▸ About this exercise: Using the records below, find every line that includes "können" and copy it.

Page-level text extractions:
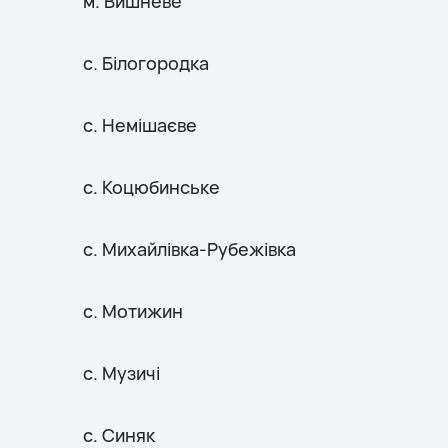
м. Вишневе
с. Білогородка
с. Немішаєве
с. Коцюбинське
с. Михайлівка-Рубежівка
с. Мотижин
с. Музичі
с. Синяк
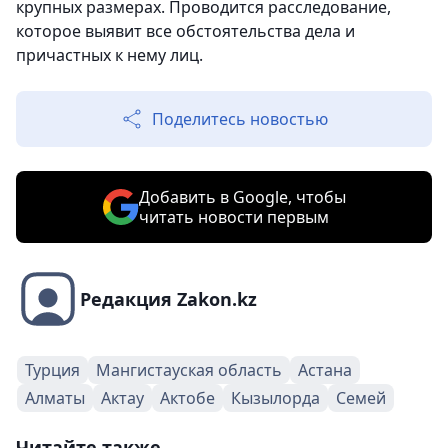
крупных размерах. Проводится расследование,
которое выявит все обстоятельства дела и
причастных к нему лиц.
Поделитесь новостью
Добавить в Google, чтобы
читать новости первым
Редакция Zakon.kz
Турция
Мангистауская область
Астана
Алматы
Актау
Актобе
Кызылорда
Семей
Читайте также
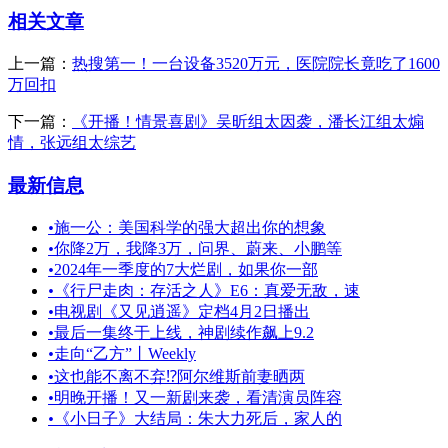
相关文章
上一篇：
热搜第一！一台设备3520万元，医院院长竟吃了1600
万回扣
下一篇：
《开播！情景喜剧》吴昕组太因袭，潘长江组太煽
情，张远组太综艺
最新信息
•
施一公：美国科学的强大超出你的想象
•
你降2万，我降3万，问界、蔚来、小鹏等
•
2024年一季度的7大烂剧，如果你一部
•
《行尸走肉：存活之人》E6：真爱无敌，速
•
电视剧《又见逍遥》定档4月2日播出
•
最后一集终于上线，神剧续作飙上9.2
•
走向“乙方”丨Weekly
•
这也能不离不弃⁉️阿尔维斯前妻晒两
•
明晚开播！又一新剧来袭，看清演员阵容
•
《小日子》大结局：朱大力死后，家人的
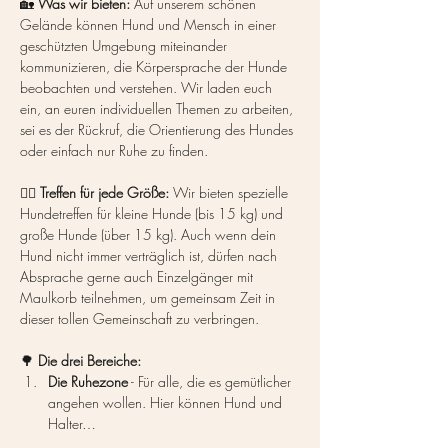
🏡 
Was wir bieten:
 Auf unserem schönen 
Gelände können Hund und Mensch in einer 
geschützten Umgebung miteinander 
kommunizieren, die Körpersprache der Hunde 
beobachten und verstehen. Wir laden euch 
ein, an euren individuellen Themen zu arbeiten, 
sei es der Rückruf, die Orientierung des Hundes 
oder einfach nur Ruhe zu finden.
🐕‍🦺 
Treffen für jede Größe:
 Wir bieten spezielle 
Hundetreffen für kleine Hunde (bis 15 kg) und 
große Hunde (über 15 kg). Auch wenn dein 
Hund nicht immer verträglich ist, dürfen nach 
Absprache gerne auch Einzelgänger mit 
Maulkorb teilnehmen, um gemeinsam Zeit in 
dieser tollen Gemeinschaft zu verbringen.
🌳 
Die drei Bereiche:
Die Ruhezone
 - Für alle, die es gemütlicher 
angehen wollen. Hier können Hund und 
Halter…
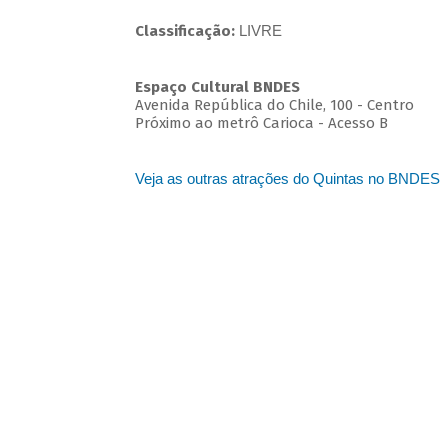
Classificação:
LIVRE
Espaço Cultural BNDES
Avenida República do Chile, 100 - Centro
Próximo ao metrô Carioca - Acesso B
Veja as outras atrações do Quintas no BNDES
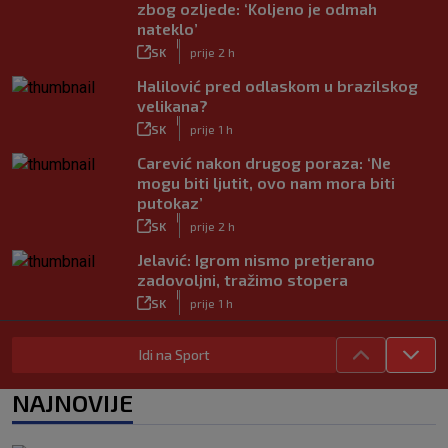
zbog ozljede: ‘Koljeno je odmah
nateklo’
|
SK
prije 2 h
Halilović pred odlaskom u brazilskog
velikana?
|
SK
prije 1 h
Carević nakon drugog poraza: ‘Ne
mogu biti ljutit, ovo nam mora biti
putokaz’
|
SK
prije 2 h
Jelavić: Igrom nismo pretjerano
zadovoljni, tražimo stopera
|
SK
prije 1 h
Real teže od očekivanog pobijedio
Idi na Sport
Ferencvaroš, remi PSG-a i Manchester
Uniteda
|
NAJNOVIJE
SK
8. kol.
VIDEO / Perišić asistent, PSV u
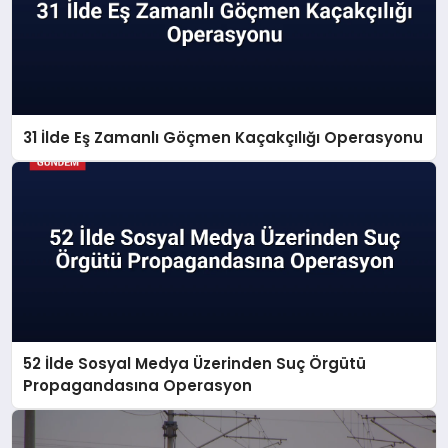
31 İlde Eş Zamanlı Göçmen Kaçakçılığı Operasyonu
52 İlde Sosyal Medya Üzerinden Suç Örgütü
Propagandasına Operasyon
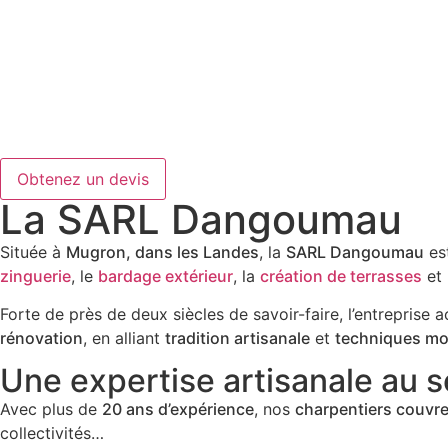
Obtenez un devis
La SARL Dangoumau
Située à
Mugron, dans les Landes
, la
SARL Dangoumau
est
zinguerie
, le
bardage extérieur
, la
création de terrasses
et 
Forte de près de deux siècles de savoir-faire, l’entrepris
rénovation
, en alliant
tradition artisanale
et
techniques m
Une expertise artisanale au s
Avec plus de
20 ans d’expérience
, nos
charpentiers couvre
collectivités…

▸ Solved exercise:
Gelände können Hund und Mensch in einer 
angehen wollen. Hier können Hund und 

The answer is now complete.